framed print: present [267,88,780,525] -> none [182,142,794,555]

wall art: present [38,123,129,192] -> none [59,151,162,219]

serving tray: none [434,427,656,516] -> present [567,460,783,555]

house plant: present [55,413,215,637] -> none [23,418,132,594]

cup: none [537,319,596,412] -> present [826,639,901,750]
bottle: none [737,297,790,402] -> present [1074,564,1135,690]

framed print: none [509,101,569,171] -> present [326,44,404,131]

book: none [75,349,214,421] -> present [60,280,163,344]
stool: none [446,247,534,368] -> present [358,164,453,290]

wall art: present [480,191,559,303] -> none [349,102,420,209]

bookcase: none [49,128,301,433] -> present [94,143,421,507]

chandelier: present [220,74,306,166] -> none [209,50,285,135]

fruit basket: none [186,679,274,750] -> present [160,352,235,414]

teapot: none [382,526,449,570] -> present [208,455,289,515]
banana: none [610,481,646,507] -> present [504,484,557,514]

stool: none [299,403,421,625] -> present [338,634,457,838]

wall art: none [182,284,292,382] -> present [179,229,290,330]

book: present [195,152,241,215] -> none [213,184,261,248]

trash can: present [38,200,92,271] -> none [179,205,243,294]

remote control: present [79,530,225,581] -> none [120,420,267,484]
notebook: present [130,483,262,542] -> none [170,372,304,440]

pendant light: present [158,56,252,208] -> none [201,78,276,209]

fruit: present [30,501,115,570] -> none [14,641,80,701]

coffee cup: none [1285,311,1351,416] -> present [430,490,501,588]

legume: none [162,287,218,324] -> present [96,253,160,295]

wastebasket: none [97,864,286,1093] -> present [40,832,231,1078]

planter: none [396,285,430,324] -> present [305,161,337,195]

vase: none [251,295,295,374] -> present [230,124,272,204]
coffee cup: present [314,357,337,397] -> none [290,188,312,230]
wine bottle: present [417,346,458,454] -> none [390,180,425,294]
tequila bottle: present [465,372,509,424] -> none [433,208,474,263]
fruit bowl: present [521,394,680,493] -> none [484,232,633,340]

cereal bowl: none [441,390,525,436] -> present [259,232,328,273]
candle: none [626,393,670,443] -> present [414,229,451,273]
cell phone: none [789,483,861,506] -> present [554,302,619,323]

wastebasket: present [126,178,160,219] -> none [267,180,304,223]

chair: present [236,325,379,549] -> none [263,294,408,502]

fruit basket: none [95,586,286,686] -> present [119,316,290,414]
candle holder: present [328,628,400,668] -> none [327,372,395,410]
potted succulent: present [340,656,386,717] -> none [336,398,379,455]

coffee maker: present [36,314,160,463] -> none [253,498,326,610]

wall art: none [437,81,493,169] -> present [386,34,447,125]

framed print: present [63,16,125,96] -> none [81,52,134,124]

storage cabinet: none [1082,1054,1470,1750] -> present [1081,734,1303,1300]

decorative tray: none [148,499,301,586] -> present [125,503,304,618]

# # # # # # #

- _The task_
Lines from the one containing "vase: none [251,295,295,374]" through the end of the data above must be written out exactly, and no other lines are needed.

- _Written answer_
vase: none [251,295,295,374] -> present [230,124,272,204]
coffee cup: present [314,357,337,397] -> none [290,188,312,230]
wine bottle: present [417,346,458,454] -> none [390,180,425,294]
tequila bottle: present [465,372,509,424] -> none [433,208,474,263]
fruit bowl: present [521,394,680,493] -> none [484,232,633,340]

cereal bowl: none [441,390,525,436] -> present [259,232,328,273]
candle: none [626,393,670,443] -> present [414,229,451,273]
cell phone: none [789,483,861,506] -> present [554,302,619,323]

wastebasket: present [126,178,160,219] -> none [267,180,304,223]

chair: present [236,325,379,549] -> none [263,294,408,502]

fruit basket: none [95,586,286,686] -> present [119,316,290,414]
candle holder: present [328,628,400,668] -> none [327,372,395,410]
potted succulent: present [340,656,386,717] -> none [336,398,379,455]

coffee maker: present [36,314,160,463] -> none [253,498,326,610]

wall art: none [437,81,493,169] -> present [386,34,447,125]

framed print: present [63,16,125,96] -> none [81,52,134,124]

storage cabinet: none [1082,1054,1470,1750] -> present [1081,734,1303,1300]

decorative tray: none [148,499,301,586] -> present [125,503,304,618]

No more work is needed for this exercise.